:: About this task ::
Return the data below in full, exactly as it stands.

(Data to examine begins)

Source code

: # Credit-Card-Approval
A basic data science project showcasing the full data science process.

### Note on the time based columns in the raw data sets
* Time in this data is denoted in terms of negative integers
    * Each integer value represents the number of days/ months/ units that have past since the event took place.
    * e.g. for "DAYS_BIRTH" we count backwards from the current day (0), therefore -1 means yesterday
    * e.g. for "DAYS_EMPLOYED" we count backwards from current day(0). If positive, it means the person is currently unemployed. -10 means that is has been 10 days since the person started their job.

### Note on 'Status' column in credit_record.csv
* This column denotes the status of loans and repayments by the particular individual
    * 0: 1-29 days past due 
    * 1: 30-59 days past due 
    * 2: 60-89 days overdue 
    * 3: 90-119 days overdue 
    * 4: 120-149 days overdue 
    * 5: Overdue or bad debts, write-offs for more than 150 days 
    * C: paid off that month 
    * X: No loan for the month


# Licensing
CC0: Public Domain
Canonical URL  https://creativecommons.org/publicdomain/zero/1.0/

(Data to examine ends)

:: Answer to this problem ::
Source code

: # Credit-Card-Approval
A basic data science project showcasing the full data science process.

### Note on the time based columns in the raw data sets
* Time in this data is denoted in terms of negative integers
    * Each integer value represents the number of days/ months/ units that have past since the event took place.
    * e.g. for "DAYS_BIRTH" we count backwards from the current day (0), therefore -1 means yesterday
    * e.g. for "DAYS_EMPLOYED" we count backwards from current day(0). If positive, it means the person is currently unemployed. -10 means that is has been 10 days since the person started their job.

### Note on 'Status' column in credit_record.csv
* This column denotes the status of loans and repayments by the particular individual
    * 0: 1-29 days past due 
    * 1: 30-59 days past due 
    * 2: 60-89 days overdue 
    * 3: 90-119 days overdue 
    * 4: 120-149 days overdue 
    * 5: Overdue or bad debts, write-offs for more than 150 days 
    * C: paid off that month 
    * X: No loan for the month


# Licensing
CC0: Public Domain
Canonical URL  https://creativecommons.org/publicdomain/zero/1.0/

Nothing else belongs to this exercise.